== Information

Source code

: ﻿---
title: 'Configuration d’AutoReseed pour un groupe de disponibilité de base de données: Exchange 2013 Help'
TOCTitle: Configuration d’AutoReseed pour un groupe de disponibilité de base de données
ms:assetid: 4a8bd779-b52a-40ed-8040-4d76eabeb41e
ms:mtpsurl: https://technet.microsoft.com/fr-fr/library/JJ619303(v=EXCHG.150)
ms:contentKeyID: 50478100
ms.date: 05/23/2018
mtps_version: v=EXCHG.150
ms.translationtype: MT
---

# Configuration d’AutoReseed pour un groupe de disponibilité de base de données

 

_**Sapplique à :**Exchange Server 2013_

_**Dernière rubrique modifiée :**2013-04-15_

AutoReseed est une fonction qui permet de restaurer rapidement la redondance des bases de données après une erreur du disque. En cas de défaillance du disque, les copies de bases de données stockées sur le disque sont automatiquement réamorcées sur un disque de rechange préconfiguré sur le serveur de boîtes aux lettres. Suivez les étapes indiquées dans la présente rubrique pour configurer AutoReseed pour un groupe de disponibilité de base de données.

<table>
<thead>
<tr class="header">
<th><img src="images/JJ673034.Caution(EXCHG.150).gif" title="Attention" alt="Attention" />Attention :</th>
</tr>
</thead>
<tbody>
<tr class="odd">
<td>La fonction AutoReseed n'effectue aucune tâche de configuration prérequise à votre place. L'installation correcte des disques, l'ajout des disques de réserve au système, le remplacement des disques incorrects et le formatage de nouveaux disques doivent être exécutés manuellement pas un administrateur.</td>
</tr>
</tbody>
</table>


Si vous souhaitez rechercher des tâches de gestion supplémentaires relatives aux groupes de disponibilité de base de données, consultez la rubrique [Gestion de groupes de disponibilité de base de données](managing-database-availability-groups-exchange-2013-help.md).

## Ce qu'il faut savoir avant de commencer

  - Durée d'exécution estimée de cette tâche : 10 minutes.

====

▶ [Work instruction]
Pull out each line of the data above that contains the string "EXCHG", and list those lines in their original order.

▶ [Solution for this exercise]
ms:mtpsurl: https://technet.microsoft.com/fr-fr/library/JJ619303(v=EXCHG.150)
mtps_version: v=EXCHG.150
<th><img src="images/JJ673034.Caution(EXCHG.150).gif" title="Attention" alt="Attention" />Attention :</th>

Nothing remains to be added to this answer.